EXERCISE TASK A –
Print the whole commentary on Wall Street trading, word for word.

--- DOCUMENT ---

Nothing to do, but frown?
There were more than a few minutes (more like a few hours) mid-morning on Monday when the late, and indeed great, Karen Carpenter's voice cycled through the side of my head that deals with the daily madness that is Wall Street.
Well, if we didn't know where the algorithms that now control the point of sale were lined up before, we sure know now.
A sentient being might have decided that resistance would appear as the S&P 500 kissed the 2815 level. That spot has been part of the conversation. This outcome was actually likely, as this has been a tough neighborhood for the bulls every time they have made an attempt to get to the other side -- five tries since last October.
At that point, the action became unnatural... nothing but the overbearing weight of an anchor placed upon the point of sale. Speed. No regard whatsoever for what used to be a fiduciary responsibility to find the best price for the client, back when those pesky humans handled order flow.
Of course, once upon a time, speed of execution was measured in seconds, but that was far too slow.
Let me ask you this: What is better for the retiree, the family saving for tuition, the small business owner -- beating the average price, or maybe, just maybe, best execution?
It does not take a genius to realize that beating the average price becomes not just easier, but also self-fulfilling in a world where speed of execution can provoke momentum. The whole idea is to cause an avalanche. Mom and Pop still end up with a worse price for their merchandise than they should have.

---

EXERCISE TASK B –
Output the lines of the listing from the one holding "collector number: 16684" through the end of the listing, both included, and nothing else.

--- SUPPLIED DATA ---

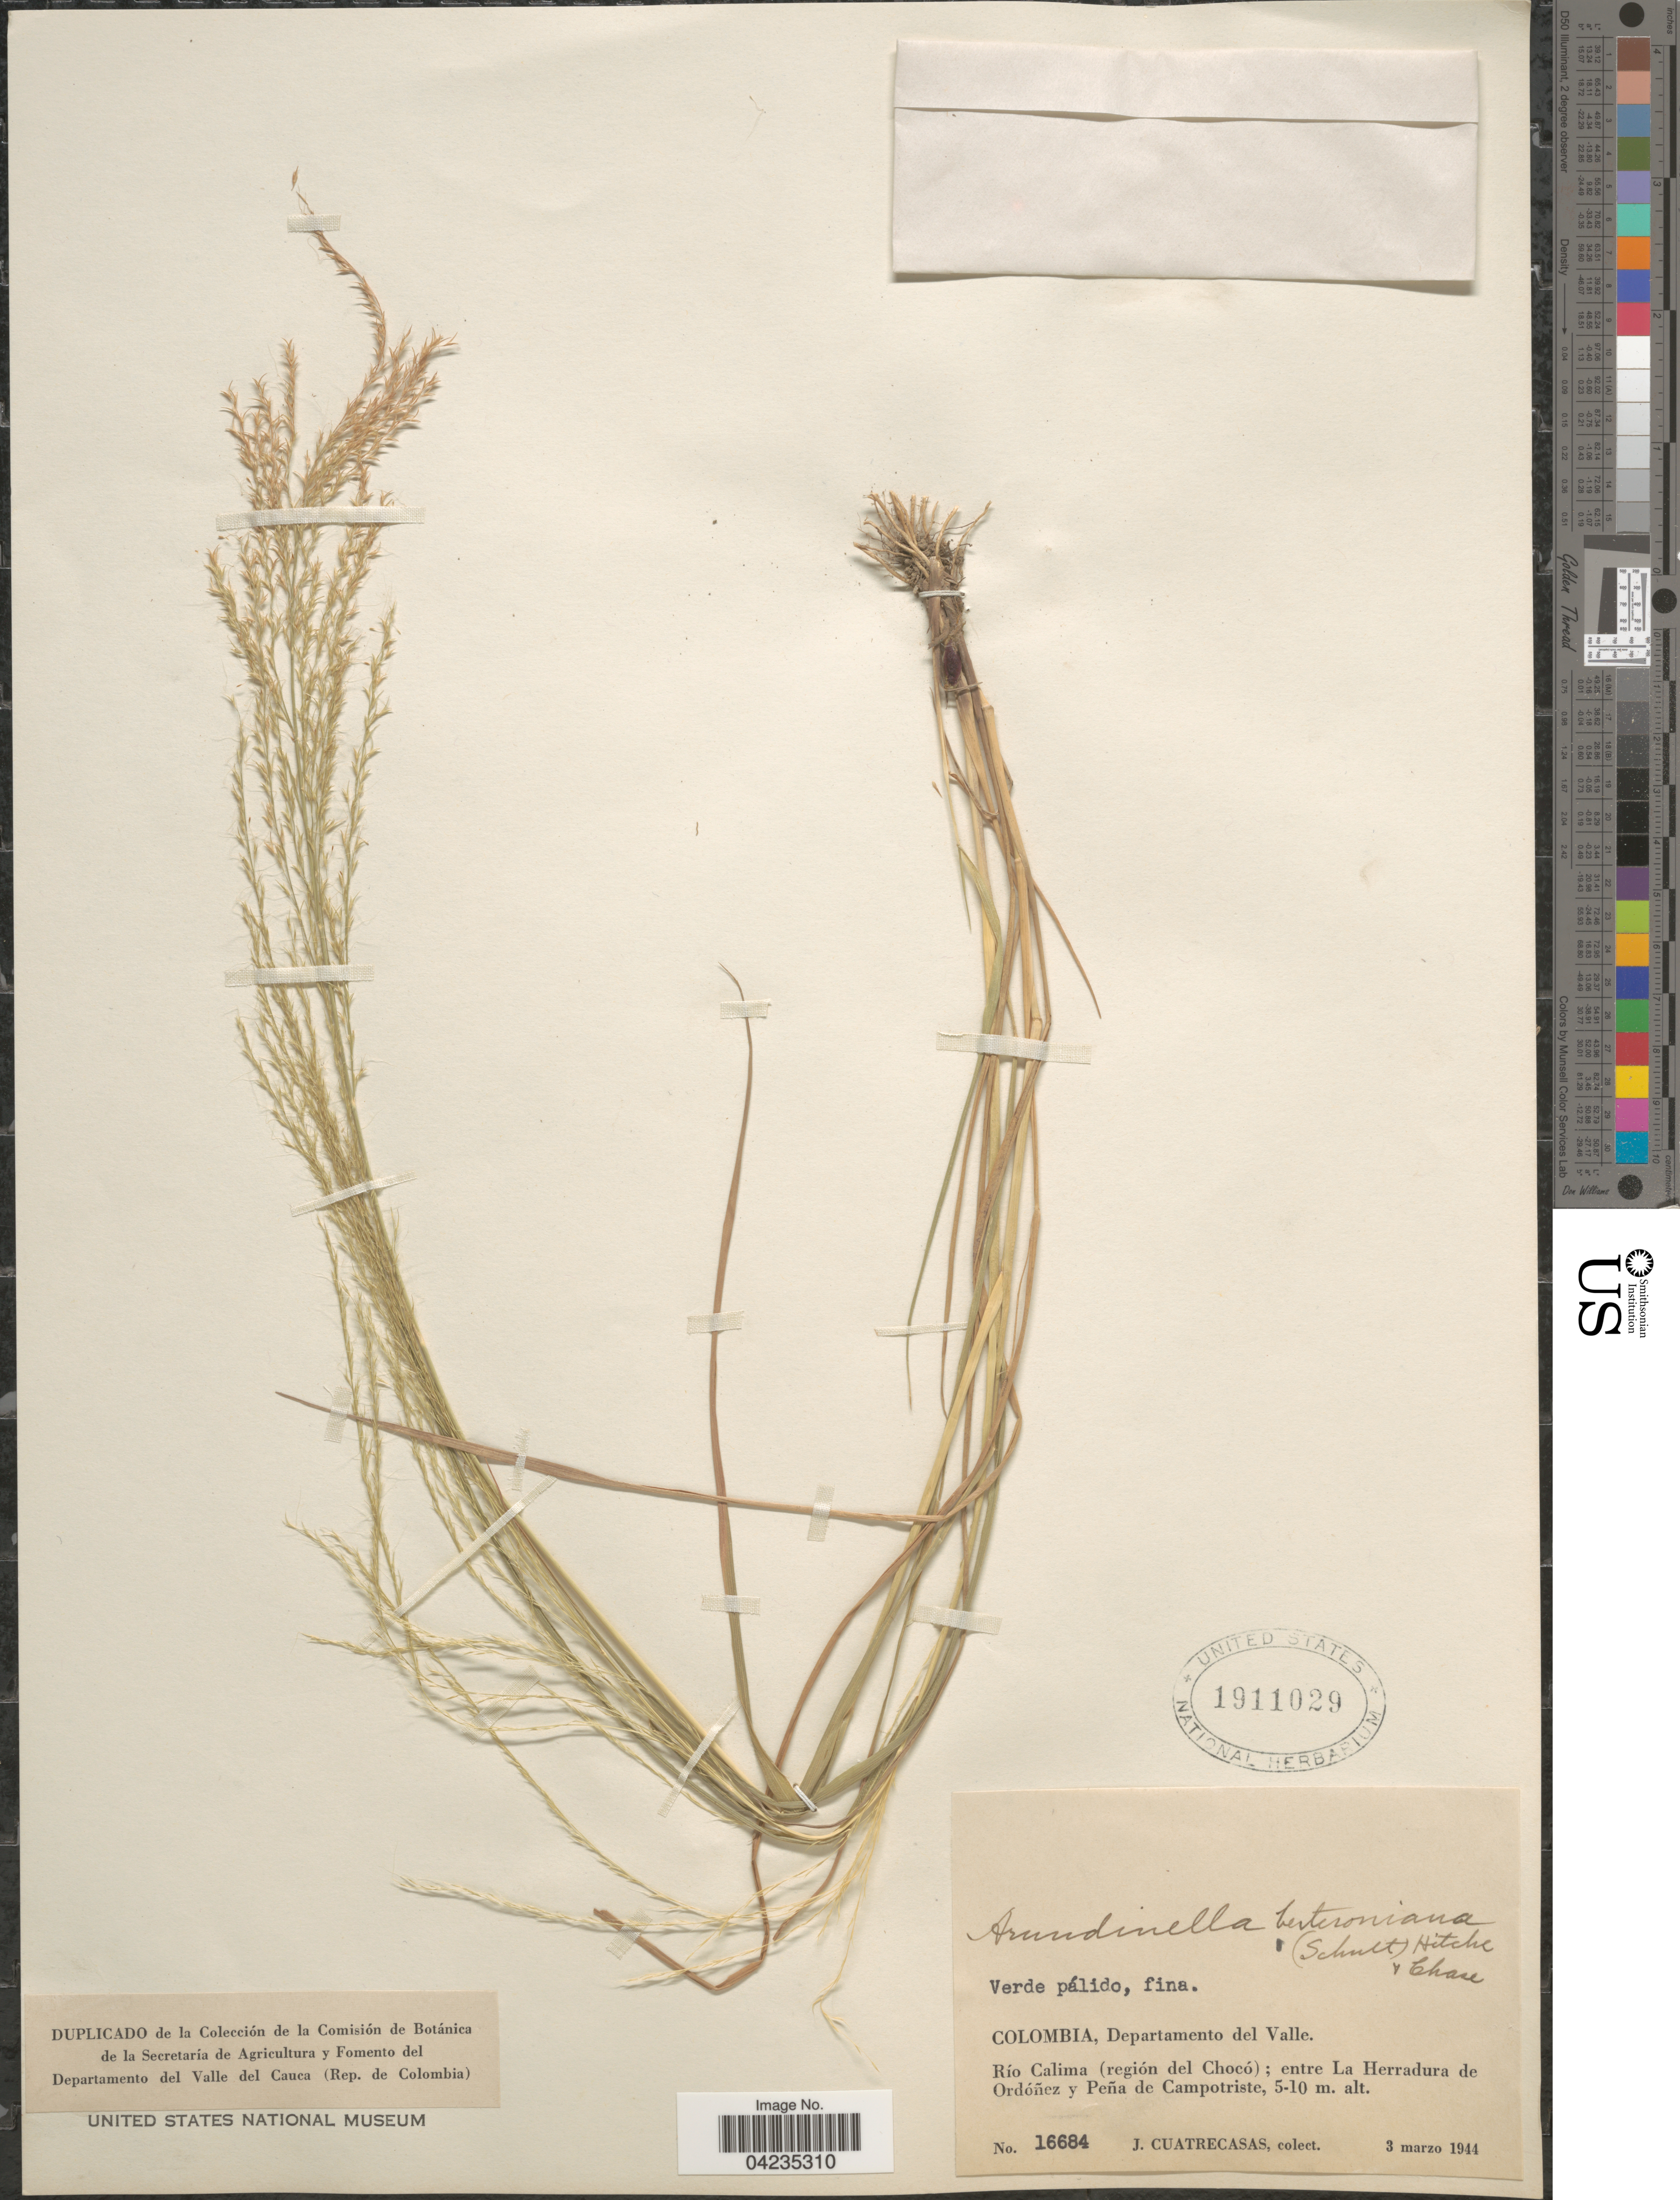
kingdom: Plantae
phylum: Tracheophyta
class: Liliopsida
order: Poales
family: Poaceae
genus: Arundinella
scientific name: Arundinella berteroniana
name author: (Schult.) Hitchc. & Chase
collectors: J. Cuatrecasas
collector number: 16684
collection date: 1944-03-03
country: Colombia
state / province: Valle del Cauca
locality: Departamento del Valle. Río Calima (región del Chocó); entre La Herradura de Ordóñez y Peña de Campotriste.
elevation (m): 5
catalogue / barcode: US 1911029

---

WORKED ANSWER A –
Nothing to do, but frown?
There were more than a few minutes (more like a few hours) mid-morning on Monday when the late, and indeed great, Karen Carpenter's voice cycled through the side of my head that deals with the daily madness that is Wall Street.
Well, if we didn't know where the algorithms that now control the point of sale were lined up before, we sure know now.
A sentient being might have decided that resistance would appear as the S&P 500 kissed the 2815 level. That spot has been part of the conversation. This outcome was actually likely, as this has been a tough neighborhood for the bulls every time they have made an attempt to get to the other side -- five tries since last October.
At that point, the action became unnatural... nothing but the overbearing weight of an anchor placed upon the point of sale. Speed. No regard whatsoever for what used to be a fiduciary responsibility to find the best price for the client, back when those pesky humans handled order flow.
Of course, once upon a time, speed of execution was measured in seconds, but that was far too slow.
Let me ask you this: What is better for the retiree, the family saving for tuition, the small business owner -- beating the average price, or maybe, just maybe, best execution?
It does not take a genius to realize that beating the average price becomes not just easier, but also self-fulfilling in a world where speed of execution can provoke momentum. The whole idea is to cause an avalanche. Mom and Pop still end up with a worse price for their merchandise than they should have.

WORKED ANSWER B –
collector number: 16684
collection date: 1944-03-03
country: Colombia
state / province: Valle del Cauca
locality: Departamento del Valle. Río Calima (región del Chocó); entre La Herradura de Ordóñez y Peña de Campotriste.
elevation (m): 5
catalogue / barcode: US 1911029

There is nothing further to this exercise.